▸ DOCUMENT EXCERPT
--- --- ---

- Origin: Los Angeles, California
- Years active: 2000–2002
- Members: B-Real Stephen Carpenter Christian Olde Wolbers Raymond Herrera

= Kush (American band) =

American rap metal band

Kush was an American rap metal band formed in 2000 by rapper B-Real, Deftones guitarist Stephen Carpenter, and former Fear Factory members Raymond Herrera and Christian Olde Wolbers.

==History==
The project was first announced in 2000. "Dr. Kush" was chosen as an alternate name in case the original band name was already in use. In November 2000, it was reported that seven tracks had been completed. In 2001, B-Real expressed an interest in releasing the band's debut album by the following year or in 2003.

--- --- ---

▸ COLLECTED DATA

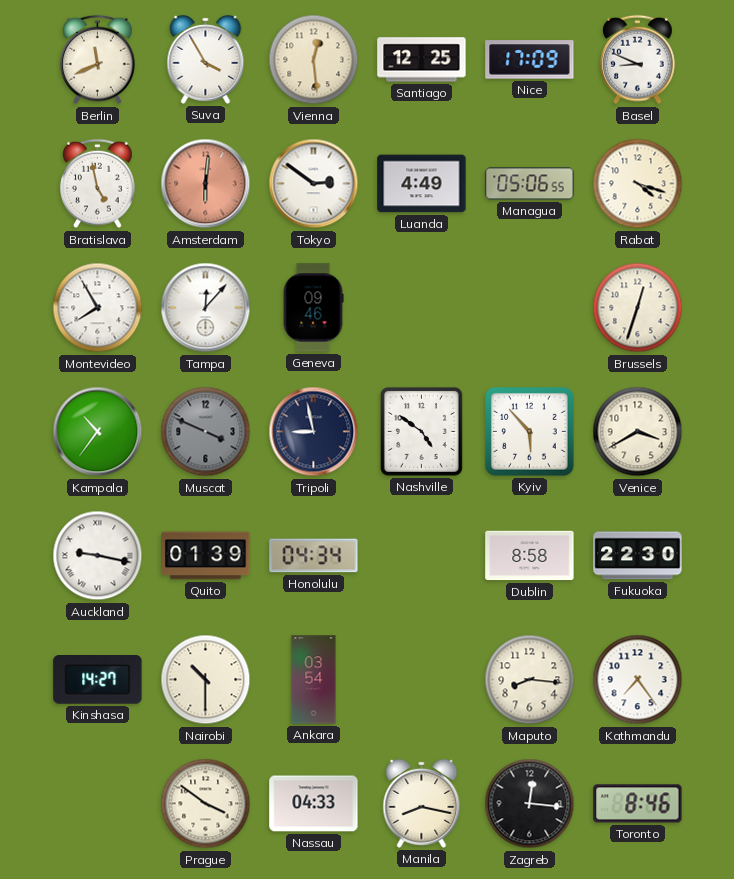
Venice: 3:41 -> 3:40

--- --- ---

▸ TASK PROMPT
Summarize the article on the band Kush in two sentences.

▸ SOLUTION TO THIS PROBLEM
Kush was an American rap metal band formed in 2000 by rapper B-Real, Deftones guitarist Stephen Carpenter, and former Fear Factory members Raymond Herrera and Christian Olde Wolbers. The project was announced in 2000 with "Dr. Kush" as an alternate name, seven tracks were reported completed that November, and in 2001 B-Real expressed interest in releasing the debut album by the following year or in 2003.